(Dataset entries)
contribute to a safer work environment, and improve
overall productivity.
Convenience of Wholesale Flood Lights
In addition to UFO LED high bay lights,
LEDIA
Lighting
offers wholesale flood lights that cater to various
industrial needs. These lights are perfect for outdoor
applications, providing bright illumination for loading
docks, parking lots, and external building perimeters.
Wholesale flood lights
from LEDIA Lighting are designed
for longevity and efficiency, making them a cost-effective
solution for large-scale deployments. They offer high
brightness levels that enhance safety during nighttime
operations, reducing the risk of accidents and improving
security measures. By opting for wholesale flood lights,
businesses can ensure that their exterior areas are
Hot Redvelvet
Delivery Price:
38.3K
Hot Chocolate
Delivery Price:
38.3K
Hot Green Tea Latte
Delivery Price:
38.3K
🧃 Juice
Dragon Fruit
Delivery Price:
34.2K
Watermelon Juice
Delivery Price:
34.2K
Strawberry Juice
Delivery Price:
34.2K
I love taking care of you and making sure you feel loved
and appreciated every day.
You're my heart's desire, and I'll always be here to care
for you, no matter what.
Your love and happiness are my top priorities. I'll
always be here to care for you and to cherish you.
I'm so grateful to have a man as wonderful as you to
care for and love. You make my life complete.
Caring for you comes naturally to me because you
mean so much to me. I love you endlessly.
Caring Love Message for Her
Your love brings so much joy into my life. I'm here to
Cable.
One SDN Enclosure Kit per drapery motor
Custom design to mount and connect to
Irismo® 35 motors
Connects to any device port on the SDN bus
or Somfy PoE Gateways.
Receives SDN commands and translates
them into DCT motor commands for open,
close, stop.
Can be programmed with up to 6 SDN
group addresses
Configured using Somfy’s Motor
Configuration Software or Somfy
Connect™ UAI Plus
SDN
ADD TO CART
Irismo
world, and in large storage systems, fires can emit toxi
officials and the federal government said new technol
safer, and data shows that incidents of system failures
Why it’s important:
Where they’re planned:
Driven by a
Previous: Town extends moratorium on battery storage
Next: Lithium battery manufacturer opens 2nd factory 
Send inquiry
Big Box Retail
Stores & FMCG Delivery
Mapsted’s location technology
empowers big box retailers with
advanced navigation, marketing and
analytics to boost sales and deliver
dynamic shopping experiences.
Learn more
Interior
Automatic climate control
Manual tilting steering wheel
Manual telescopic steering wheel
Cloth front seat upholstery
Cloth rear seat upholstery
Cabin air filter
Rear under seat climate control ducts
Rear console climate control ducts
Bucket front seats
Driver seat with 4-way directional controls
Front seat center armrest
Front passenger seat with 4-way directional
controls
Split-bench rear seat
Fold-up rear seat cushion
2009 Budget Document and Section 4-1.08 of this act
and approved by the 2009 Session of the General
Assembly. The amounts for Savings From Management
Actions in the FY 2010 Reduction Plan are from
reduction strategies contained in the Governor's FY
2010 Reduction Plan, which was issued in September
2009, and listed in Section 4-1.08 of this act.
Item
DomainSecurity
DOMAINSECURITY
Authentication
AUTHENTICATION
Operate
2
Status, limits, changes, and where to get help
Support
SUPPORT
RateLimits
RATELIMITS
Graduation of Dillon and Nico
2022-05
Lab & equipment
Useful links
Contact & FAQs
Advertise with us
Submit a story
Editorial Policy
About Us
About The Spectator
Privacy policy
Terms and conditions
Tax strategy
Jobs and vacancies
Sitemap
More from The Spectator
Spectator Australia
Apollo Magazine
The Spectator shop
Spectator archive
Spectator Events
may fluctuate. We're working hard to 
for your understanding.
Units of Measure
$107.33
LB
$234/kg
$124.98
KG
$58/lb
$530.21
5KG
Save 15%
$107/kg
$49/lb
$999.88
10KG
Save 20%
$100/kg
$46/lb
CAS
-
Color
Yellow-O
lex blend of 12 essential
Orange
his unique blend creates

→ **WHAT IS EXPECTED**: Read through the entries, then copy every line where the string "into" is found.

→ **TASK RESULT**:
Your love brings so much joy into my life. I'm here to
them into DCT motor commands for open,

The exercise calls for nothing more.